- **WHAT YOU WILL DO**: Bring together all lines from the listing below that contain the string "degrees".

- **COLLECTED MATERIAL**:
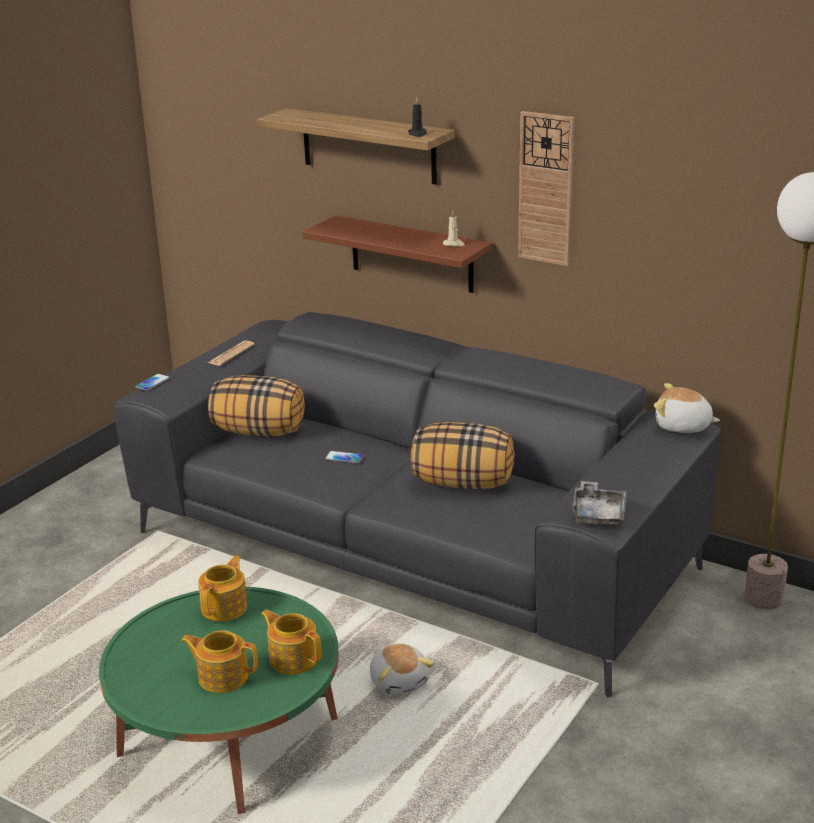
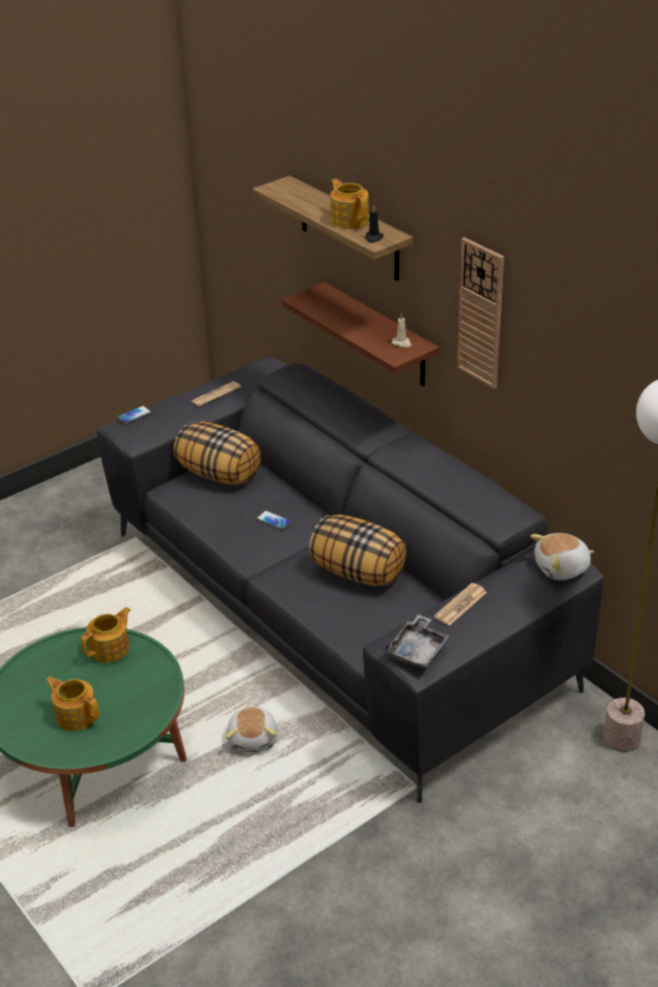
camera: 20 degrees right, 10 degrees up
teapot [261,609,322,674] -> teapot moved to [330,179,369,229]
plush toy [654,383,720,433] -> plush toy turned 60 degrees counterclockwise [530,533,594,580]
none -> newspaper [434,583,487,626]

- **ANSWER TO THIS TASK**:
camera: 20 degrees right, 10 degrees up
plush toy [654,383,720,433] -> plush toy turned 60 degrees counterclockwise [530,533,594,580]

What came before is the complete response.